Time For A Dose Of Honesty

I need to tell you something.  And trust me, I thought I was crazy when I decided to do this.  But I think it’s important for you to know.

I have no idea what I’m doing.

Didn’t expect a business coach to stay that, did you?  Neither did I.  But it’s time to peel back all the pretty colors and polished photos and take a good look at what it is to be an entrepreneur.

Most of the time we’re flying by the seat of our pants.  There’s no school that can prepare us for the amount of know-how we need, the constant pivots and dodges that are required, or the stress we’ll deal with.  Every day is a new idea, a new strategy, and a chance to show the world what we’re made of.

Which means I’m still figuring my shit out in spite of having done so much on my own.  In my first venture, I started a nonprofit – by myself.  I figured out how to complete the 40 page IRS application for tax exemption – by myself.  I led two teams to the Gulf Coast to rebuild after Katrina, including putting together the volunteer packets and liability waivers – by myself.  Know what my brain says?  “So what.”

Every entrepreneur I know (and a lot of non-entrepreneurs, too) struggle with imposter syndrome.  I was just visiting my friend in Chattanooga and he confided that he spent all week expecting to get fired.  He’s one of the most experienced developers I know!  To his surprise, the lead developer’s critique at the end of the week was, “You improved my code so much!”  He shouldn’t have been shocked, but he was.

So what the hell?  Why do our brains insist on sabotaging us?  We work so hard to learn everything we can about our chosen industry, what it means to run a business, how to market it to the world, deal with social media, etc., and still spend energy on our Shadow Self.  Why do we do it to ourselves?

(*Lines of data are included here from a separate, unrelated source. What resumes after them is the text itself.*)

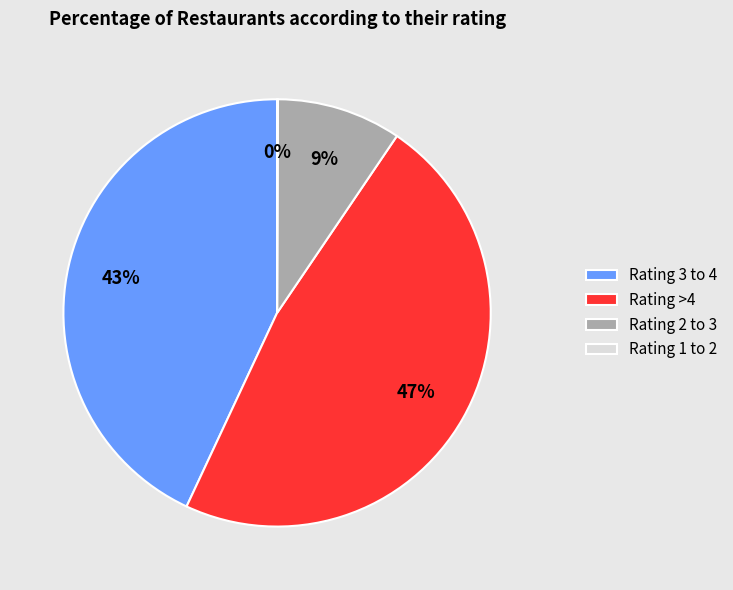

To the nearest percent, what percentage of the pie is Rating 3 to 4?

43%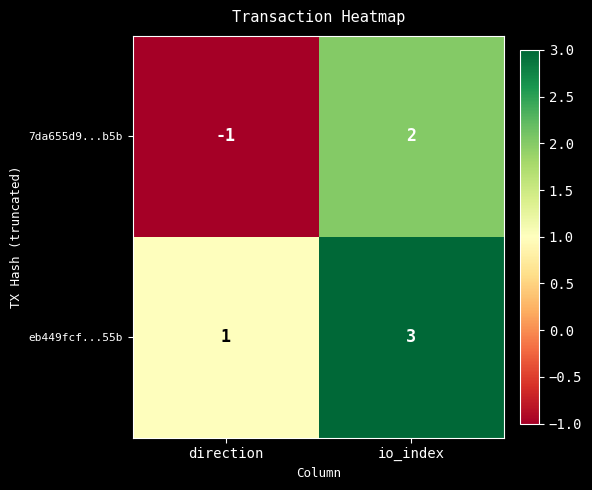

What is the difference between the 7da655d9...b5b values at direction and io_index?

3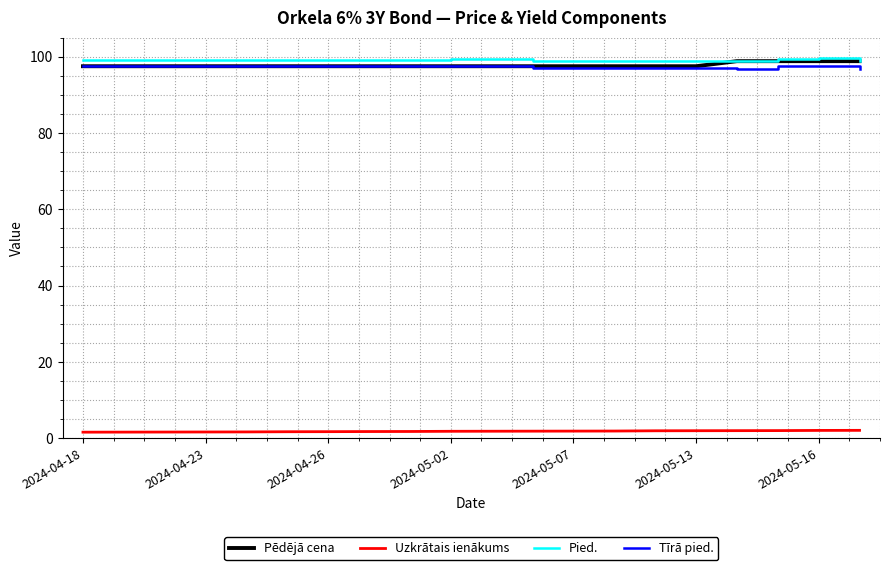

True or false: Tīrā pied. and Pied. cross at least once.

False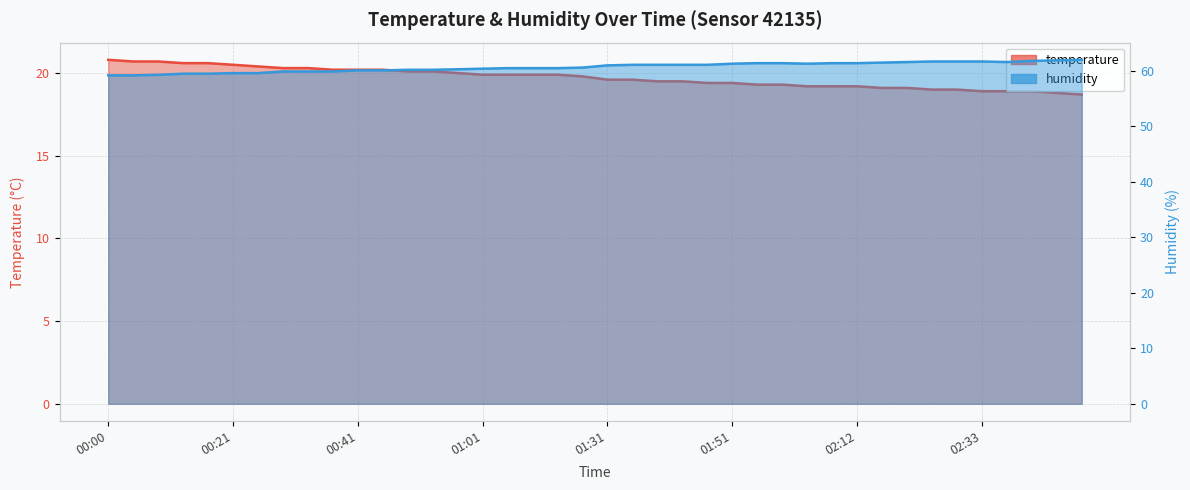

How many lines are shown in the chart?

2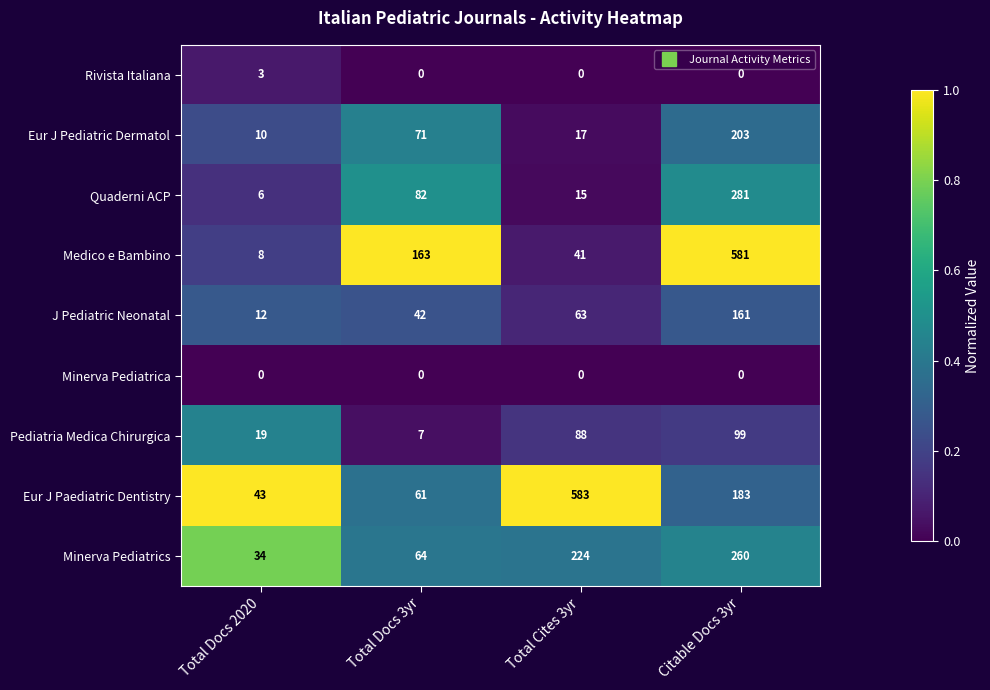

What is the highest value of the Quaderni ACP series?

281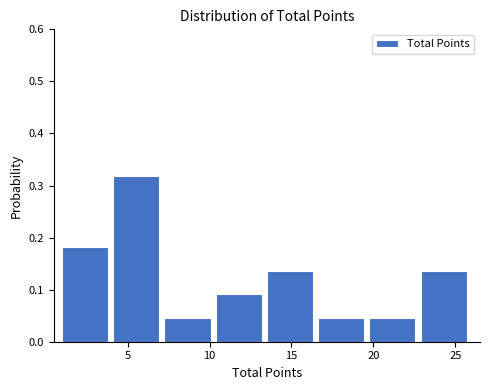

Reading left to right, transcribe this chart: for each bar, give the range it covers on the x-axis and its height. Neither the bar edges nor the heights are printed on the chart, so give them approximately, as read against the axes.

1.0 to 4.0: 0.18
4.0 to 7.5: 0.32
7.5 to 10.5: 0.05
10.5 to 13.5: 0.09
13.5 to 16.5: 0.14
16.5 to 20.0: 0.05
20.0 to 23.0: 0.05
23.0 to 26.0: 0.14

I can’t answer that, but I can tell you it won’t go away.  And maybe that’s a good thing.  With success often comes a dose of pride.  Maybe this is how our brains are keeping us humble.

Next time you see yourself thinking “I can’t do this” or “Who do I think I am?”, pause, take a deep breath, and let that thought go.  It’s fear and humility speaking, and it’s there only to acknowledge the big leap you’ve taken.